La France de Kafka jusque sur les murs d’hôtel

J’ai eu envie de partager avec les auditeurs d’Europe 1 une lecture qui m’a fait hésiter entre hilarité et découragement total. J’en suis venue à bout en me disant qu’on n’avait pas le derrière sorti des ronces, si vous me permettez l’image. Il s’agit d’un arrêté du ministère de l’Economie et des finances, paru au Journal officiel du 13 février dernier, et qui traite d’un sujet crucial : les panonceaux pour les hébergements touristiques, hôtels, campings et autres meublés qui bénéficient d’un classement avec, par exemple, des étoiles, par les services d’Atout France.

Qu’est-ce qu’on apprend dans cet arrêté ?

Tout. Absolument tout ce qu’il faut savoir sur les nouveaux modèles de panonceaux à apposer sur les hébergements classés – parce que oui, il y a un nouveau modèle de panonceaux et qu’il faut s’y conformer sous peine d’amende. Figurez-vous que l’administration ne laisse rien, je dis bien rien, au hasard, pour être bien sûr que personne ne va se permettre la moindre fantaisie dans le panonceau. Il y a pas moins de 42 pages de directives sur ces foutus panneaux touristiques.

Quarante-deux pages ?

Oui. Des fonctionnaires ont listé une à une toutes les caractéristiques, avec des petits schémas à l’appui, de face, de coupe, je suis certaine qu’on fait à peine aussi sophistiqué pour les plans d’un Airbus. Les dimensions des panneaux : 308 mm par 420 mm, épaisseur 8 mm. Avec un angle coupé en haut à droite, sur 53 mm de haut et 74 mm de large. Pour le modèle de base en aluminium laqué blanc, un film aspect métal brossé doit être apposé, contrecollé d’un film en impression numérique, avec évidemment les codes couleurs précis. Il faut respecter le pantone du rouge, du vert, du orange. Ça n’est évidemment pas tout : l’administration s’est aussi fendue du schéma des différents systèmes de fixation des panneaux dans le mur, avec plan de coupe de la cornière horizontale permettant le verrouillage mécanique dans les percements existants (c’est comme cela qu’on dit qu’on visse le panonceau en langage administratif). Même chez Ikea, on ne fait pas aussi détaillé.

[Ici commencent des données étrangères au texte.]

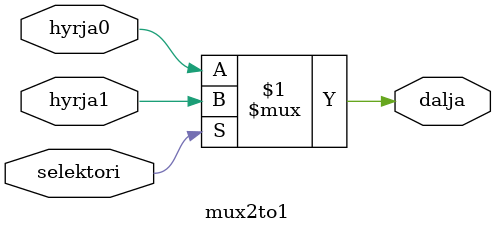
<source format=v>
`timescale 1ns / 1ps


module mux2to1(
    input hyrja0,
    input hyrja1,
    input selektori,
    output dalja
    );
    
    assign dalja = selektori ? hyrja1 : hyrja0;
endmodule


</source>
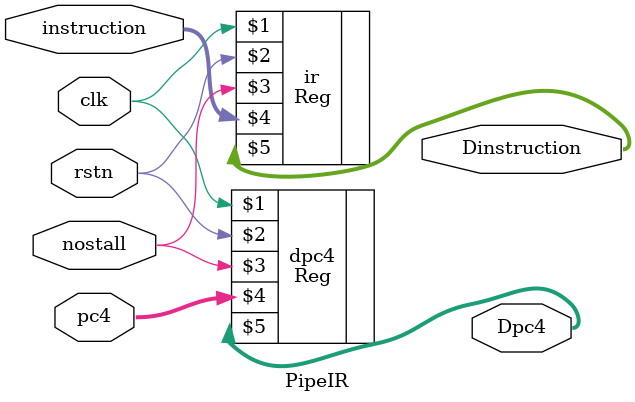
<source format=v>
`timescale 1ns / 1ps
module PipeIR (
    input clk,                    // 时钟信号
    input rstn,                   // 异步复位信号（低电平有效）
    input [31:0] pc4,             // PC+4值（来自IF阶段）
    input [31:0] instruction,     // 从指令存储器获取的指令
    input nostall,                // 不暂停信号（流水线控制）
    output [31:0] Dpc4,           // 传递给ID阶段的PC+4值
    output [31:0] Dinstruction    // 传递给ID阶段的指令
);
// 锁存PC+4值到Dpc4
Reg dpc4(clk, rstn, nostall, pc4, Dpc4);

// 锁存指令到Dinstruction
Reg ir(clk, rstn, nostall, instruction, Dinstruction);

endmodule
</source>
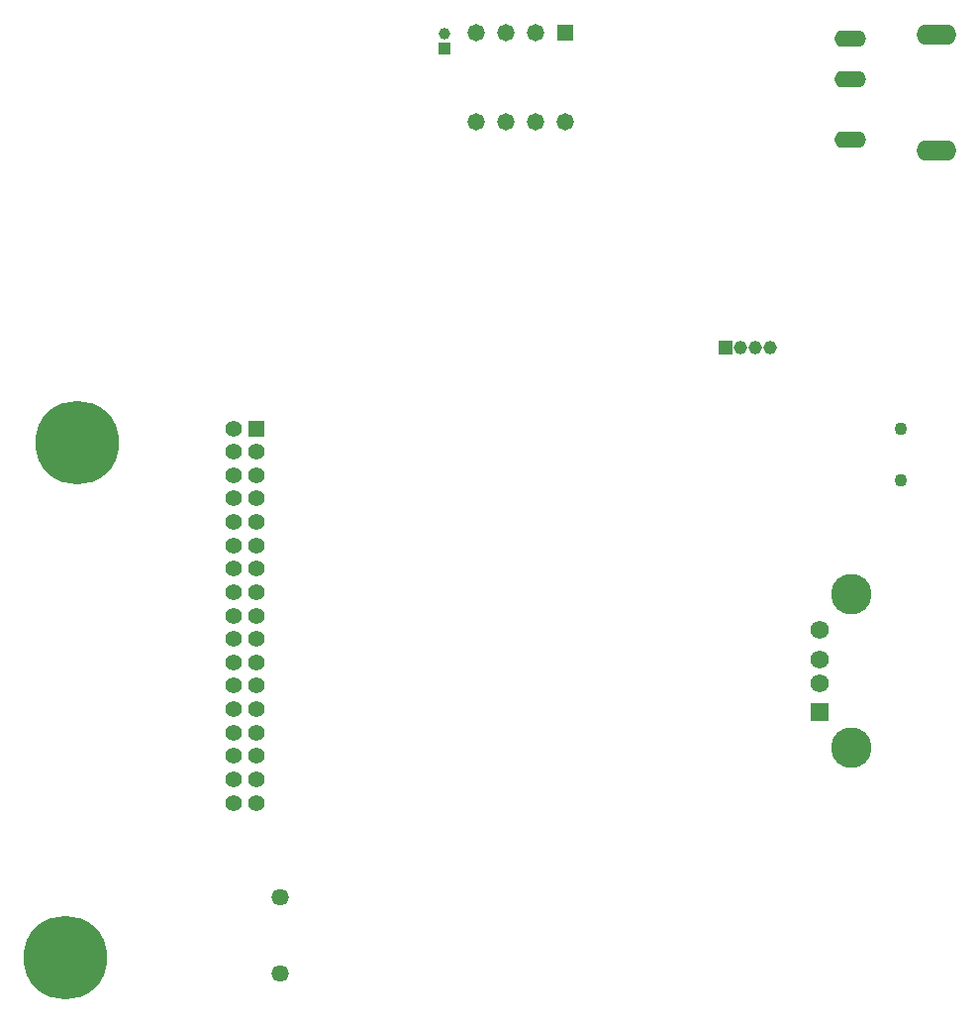
<source format=gbs>
G04*
G04 #@! TF.GenerationSoftware,Altium Limited,Altium Designer,24.5.2 (23)*
G04*
G04 Layer_Color=16711935*
%FSLAX25Y25*%
%MOIN*%
G70*
G04*
G04 #@! TF.SameCoordinates,E32C8930-F8F6-4D60-B923-159A8687A494*
G04*
G04*
G04 #@! TF.FilePolarity,Negative*
G04*
G01*
G75*
%ADD63C,0.28150*%
%ADD64C,0.05740*%
%ADD65R,0.03937X0.03937*%
%ADD66C,0.03937*%
%ADD67R,0.05791X0.05791*%
%ADD68C,0.05791*%
%ADD69R,0.04559X0.04559*%
%ADD70C,0.04559*%
%ADD71C,0.05591*%
%ADD72R,0.05591X0.05591*%
%ADD73R,0.06213X0.06213*%
%ADD74C,0.06213*%
%ADD75C,0.13646*%
%ADD76O,0.13465X0.06929*%
%ADD77O,0.10693X0.05543*%
%ADD78C,0.04331*%
D63*
X23622Y27559D02*
D03*
X27559Y200787D02*
D03*
D64*
X96102Y22205D02*
D03*
Y47795D02*
D03*
D65*
X151202Y333700D02*
D03*
D66*
Y338621D02*
D03*
D67*
X191944Y338815D02*
D03*
D68*
X181944D02*
D03*
Y308815D02*
D03*
X191944D02*
D03*
X171944Y338815D02*
D03*
X161944D02*
D03*
X171944Y308815D02*
D03*
X161944D02*
D03*
D69*
X246139Y232800D02*
D03*
D70*
X251060D02*
D03*
X255981D02*
D03*
X260902D02*
D03*
D71*
X80228Y150626D02*
D03*
Y158500D02*
D03*
Y166374D02*
D03*
Y174248D02*
D03*
Y182122D02*
D03*
Y189996D02*
D03*
Y197870D02*
D03*
Y205744D02*
D03*
X88102Y150626D02*
D03*
Y158500D02*
D03*
Y166374D02*
D03*
Y174248D02*
D03*
Y182122D02*
D03*
Y189996D02*
D03*
Y197870D02*
D03*
X80228Y142752D02*
D03*
Y79760D02*
D03*
Y87634D02*
D03*
Y95508D02*
D03*
Y103382D02*
D03*
Y111256D02*
D03*
Y119130D02*
D03*
Y127004D02*
D03*
Y134878D02*
D03*
X88102Y79760D02*
D03*
Y87634D02*
D03*
Y95508D02*
D03*
Y103382D02*
D03*
Y111256D02*
D03*
Y119130D02*
D03*
Y127004D02*
D03*
Y134878D02*
D03*
Y142752D02*
D03*
D72*
Y205744D02*
D03*
D73*
X277559Y110236D02*
D03*
D74*
Y120079D02*
D03*
Y127953D02*
D03*
Y137795D02*
D03*
D75*
X288228Y98150D02*
D03*
Y149882D02*
D03*
D76*
X316929Y338386D02*
D03*
Y299409D02*
D03*
D77*
X288189Y336811D02*
D03*
Y323425D02*
D03*
Y302953D02*
D03*
D78*
X305118Y205512D02*
D03*
Y188189D02*
D03*
M02*

</source>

La cerise sur le pompon : l’arrêté liste toutes les variantes possibles pour chaque panonceau, avec ce niveau de précision inouï. Est-ce que vous préférez la plaque sur picots ? La plaque sécurisée antigraffitis ou le modèle écoresponsable fabriqué en cosse de riz ? Pour chacun, il y a une norme. Résultat : 42 pages que devront se fader les 13 000 hôteliers concernés.

Qu’est-ce qu’on tire de tout ça ?

Il est fou, dans un pays aussi endetté que le nôtre, incapable d’envisager la moindre économie, qu’on paie des fonctionnaires pour produire ce délire d’homologations inutiles et tarabiscotées. Est-ce qu’ils ne seraient pas plus utiles ailleurs, à un moment où les interactions des citoyens avec l’Etat sont devenues si compliquées ? Est-ce qu’on ne pourrait pas confier ce genre de tâches débilitantes à une IA ? Je ne peux pas croire qu’un ou plusieurs êtres humains sortent satisfaits d’avoir bouclé 42 pages de cotations exhaustives de panneaux pour façades de campings. Et pas plus qu’un autre être humain soit enchanté de sortir son mètre pour vérifier la taille des panonceaux installés.

Il est temps que nous revenions à la raison, vite, que nous arrêtions ces luxes bureaucratiques somptuaires. Hélas, il va peut-être falloir que notre pays se concentre sur des choses vraiment importantes : sa défense, face à la menace russe, pour qu’on en finisse avec des âneries qui n’auraient jamais dû voir le jour.